* **WHAT YOU SHOULD DO**: Show each line from the listing that includes the word "control".

* **INFORMATION GIVEN**:
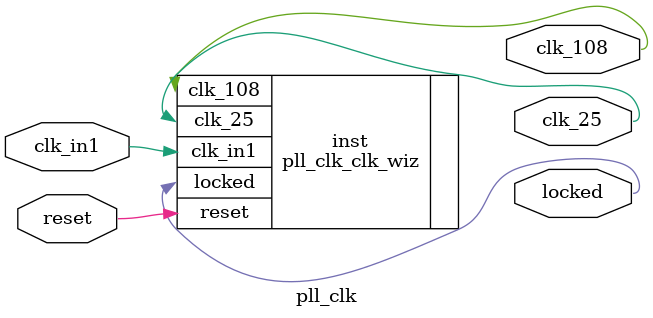
<source format=v>


`timescale 1ps/1ps

(* CORE_GENERATION_INFO = "pll_clk,clk_wiz_v6_0_4_0_0,{component_name=pll_clk,use_phase_alignment=true,use_min_o_jitter=false,use_max_i_jitter=false,use_dyn_phase_shift=false,use_inclk_switchover=false,use_dyn_reconfig=false,enable_axi=0,feedback_source=FDBK_AUTO,PRIMITIVE=PLL,num_out_clk=2,clkin1_period=10.000,clkin2_period=10.000,use_power_down=false,use_reset=true,use_locked=true,use_inclk_stopped=false,feedback_type=SINGLE,CLOCK_MGR_TYPE=NA,manual_override=false}" *)

module pll_clk 
 (
  // Clock out ports
  output        clk_108,
  output        clk_25,
  // Status and control signals
  input         reset,
  output        locked,
 // Clock in ports
  input         clk_in1
 );

  pll_clk_clk_wiz inst
  (
  // Clock out ports  
  .clk_108(clk_108),
  .clk_25(clk_25),
  // Status and control signals               
  .reset(reset), 
  .locked(locked),
 // Clock in ports
  .clk_in1(clk_in1)
  );

endmodule

</source>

* **RESPONSE TO THIS TASK**:
  // Status and control signals
  // Status and control signals               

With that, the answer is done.